Аннотация:Response commission in cognitive tasks comprises a complex set of mechanisms including decision making and action execution. Decision-making processes in multi-choice tasks involve sensory evidence integration and action selection, that are strongly related to the activity of the intraparietal cortical areas. Action execution is regulated within motor areas that may implement response initiation and inhibition. Failures within one or the other of the two systems may lead to qualitatively different kinds of errors that differ in the response time. Presumably, fast errors, with response latency shorter than average response latency on correct trials, are caused by inability to inhibit irrelevant prepotent responses, while slow errors, with response latency longer than average response latency on correct trials, result from disruptions forming the decision variable.

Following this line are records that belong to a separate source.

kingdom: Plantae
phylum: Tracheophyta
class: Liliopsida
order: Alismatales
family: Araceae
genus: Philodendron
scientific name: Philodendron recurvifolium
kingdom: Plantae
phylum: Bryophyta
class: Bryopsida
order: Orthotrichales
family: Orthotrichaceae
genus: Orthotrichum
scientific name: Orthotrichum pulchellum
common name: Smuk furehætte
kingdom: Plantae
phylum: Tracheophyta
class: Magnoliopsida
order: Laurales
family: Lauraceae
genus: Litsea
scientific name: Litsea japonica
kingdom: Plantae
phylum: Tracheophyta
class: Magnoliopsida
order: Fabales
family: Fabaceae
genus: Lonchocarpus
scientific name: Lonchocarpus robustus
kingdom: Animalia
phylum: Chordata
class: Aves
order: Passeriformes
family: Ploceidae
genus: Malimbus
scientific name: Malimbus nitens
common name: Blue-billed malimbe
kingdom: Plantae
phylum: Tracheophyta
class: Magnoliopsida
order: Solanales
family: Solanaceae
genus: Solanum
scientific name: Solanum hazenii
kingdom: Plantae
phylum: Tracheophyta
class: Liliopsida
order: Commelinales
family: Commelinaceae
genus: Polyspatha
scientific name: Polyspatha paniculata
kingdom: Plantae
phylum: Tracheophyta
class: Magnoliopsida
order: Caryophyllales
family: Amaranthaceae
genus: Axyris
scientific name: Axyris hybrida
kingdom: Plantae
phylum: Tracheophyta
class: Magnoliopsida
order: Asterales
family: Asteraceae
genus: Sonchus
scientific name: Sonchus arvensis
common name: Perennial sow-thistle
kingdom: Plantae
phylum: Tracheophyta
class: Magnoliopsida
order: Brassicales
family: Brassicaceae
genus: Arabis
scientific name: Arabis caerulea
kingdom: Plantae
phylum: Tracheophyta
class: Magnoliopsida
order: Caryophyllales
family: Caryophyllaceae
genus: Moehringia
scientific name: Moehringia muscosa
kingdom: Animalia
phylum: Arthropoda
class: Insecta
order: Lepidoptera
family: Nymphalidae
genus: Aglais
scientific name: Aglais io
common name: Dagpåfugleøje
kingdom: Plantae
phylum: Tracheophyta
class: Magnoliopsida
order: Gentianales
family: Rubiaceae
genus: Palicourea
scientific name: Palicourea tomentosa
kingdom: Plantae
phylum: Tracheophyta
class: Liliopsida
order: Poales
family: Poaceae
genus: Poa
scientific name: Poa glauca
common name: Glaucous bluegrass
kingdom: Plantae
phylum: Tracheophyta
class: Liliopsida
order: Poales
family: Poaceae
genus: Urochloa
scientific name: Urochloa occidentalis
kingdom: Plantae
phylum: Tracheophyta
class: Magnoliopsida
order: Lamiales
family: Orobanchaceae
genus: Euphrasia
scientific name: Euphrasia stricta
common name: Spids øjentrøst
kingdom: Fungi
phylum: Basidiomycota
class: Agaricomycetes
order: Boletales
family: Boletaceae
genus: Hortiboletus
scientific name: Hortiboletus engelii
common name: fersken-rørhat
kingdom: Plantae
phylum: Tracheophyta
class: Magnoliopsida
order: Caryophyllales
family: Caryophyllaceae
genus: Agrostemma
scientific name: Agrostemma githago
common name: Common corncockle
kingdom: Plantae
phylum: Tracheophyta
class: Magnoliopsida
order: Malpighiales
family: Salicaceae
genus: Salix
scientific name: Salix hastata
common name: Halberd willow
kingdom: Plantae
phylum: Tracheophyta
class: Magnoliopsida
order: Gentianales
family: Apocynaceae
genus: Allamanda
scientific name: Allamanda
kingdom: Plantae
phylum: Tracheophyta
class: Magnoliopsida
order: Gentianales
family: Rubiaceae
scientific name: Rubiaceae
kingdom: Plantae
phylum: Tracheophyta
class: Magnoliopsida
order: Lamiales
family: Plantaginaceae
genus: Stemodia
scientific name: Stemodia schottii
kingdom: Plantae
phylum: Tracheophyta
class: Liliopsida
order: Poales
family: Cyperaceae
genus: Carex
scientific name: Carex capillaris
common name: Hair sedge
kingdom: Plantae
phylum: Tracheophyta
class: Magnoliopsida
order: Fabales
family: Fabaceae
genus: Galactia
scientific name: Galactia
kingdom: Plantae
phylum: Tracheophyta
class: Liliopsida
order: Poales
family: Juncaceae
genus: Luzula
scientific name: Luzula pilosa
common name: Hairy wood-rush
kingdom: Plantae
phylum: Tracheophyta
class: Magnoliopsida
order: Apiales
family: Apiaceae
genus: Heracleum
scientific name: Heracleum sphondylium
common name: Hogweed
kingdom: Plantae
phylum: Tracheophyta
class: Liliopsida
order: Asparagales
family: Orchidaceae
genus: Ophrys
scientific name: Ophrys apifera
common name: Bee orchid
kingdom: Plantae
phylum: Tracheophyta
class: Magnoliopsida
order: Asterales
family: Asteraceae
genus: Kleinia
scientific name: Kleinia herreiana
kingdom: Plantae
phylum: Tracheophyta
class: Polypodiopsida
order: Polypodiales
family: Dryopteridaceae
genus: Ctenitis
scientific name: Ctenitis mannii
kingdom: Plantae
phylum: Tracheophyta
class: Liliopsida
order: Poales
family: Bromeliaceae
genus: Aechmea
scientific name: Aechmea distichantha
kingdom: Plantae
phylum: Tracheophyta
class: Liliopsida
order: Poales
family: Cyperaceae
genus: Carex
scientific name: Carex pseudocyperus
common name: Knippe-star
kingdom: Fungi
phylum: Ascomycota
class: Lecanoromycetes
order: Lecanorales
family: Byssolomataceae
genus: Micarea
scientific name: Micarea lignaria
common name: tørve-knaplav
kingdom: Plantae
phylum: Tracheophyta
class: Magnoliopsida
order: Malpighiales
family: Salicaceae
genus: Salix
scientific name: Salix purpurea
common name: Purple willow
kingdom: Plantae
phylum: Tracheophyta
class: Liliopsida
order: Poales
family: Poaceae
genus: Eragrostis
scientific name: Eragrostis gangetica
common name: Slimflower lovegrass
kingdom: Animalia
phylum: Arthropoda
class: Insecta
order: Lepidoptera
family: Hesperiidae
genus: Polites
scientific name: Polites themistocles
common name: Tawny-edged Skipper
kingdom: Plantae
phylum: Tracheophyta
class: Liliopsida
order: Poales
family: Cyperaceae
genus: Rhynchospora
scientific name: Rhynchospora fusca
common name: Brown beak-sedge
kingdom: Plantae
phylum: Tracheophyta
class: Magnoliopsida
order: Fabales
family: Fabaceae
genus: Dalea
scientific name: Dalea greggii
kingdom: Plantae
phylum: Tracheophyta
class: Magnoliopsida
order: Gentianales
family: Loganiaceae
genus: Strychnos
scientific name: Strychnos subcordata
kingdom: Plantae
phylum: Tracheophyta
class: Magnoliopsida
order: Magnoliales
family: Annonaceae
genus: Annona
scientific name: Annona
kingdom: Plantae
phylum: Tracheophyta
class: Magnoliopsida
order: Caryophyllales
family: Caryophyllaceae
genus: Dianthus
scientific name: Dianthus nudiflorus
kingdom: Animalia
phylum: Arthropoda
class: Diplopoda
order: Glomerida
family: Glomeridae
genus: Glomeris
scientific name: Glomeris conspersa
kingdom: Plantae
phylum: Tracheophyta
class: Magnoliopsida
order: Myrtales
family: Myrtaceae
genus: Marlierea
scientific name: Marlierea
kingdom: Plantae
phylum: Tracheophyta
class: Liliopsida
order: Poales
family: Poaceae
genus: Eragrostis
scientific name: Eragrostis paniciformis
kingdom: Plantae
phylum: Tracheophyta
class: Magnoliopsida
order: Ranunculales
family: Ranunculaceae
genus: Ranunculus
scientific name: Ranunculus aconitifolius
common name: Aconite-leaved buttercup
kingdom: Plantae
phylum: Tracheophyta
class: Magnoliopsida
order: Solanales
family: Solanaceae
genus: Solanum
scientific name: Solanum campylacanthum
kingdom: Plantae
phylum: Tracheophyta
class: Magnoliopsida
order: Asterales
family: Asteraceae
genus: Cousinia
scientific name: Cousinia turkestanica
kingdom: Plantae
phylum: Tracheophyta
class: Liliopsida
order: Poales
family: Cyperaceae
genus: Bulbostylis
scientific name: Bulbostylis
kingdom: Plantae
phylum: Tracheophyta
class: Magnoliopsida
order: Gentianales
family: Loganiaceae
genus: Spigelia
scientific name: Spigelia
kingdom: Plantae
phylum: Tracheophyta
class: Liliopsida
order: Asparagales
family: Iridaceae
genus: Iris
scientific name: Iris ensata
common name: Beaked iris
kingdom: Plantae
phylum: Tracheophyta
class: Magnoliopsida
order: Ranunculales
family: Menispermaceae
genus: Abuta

Errors can be detected and appropriate corrective adaptations can be initiated in top-down fashion by performance monitoring systems, with errors detected either internally (following error commission), or externally (following negative feedback presentation).
We recorded EEG while participants performed the auditory version of the condensation task with high cognitive demand. In order to detect modulations of oscillatory activity and functional connectivity patterns between areas, we used spectral power measures and weighted phase-locking index, which is a measure of stability of phase difference between signals recorded from two electrodes.
We observed alpha power suppression in the pre-response time window with the minimum at the left parietal electrodes, which presumably reflects generation of a decision variable after sensory evidence integration. Midfrontal theta power and phase coupling between midfrontal and left parietal regions increased after negative feedback presentation, associated with performance monitoring and top-down adjustments of the decision variable in the intraparietal cortical areas. Moreover, functional coupling was more pronounced for subjects who tended to commit slower errors, compared to correct responses.
This finding suggests that functional connectivity patterns differ depending on the type of error committed. That is, in the case of slow errors, which resulted from failures in decision-making processes, negative feedback elicited robust functional connectivity, that might be used in top-down influence on decision-making systems.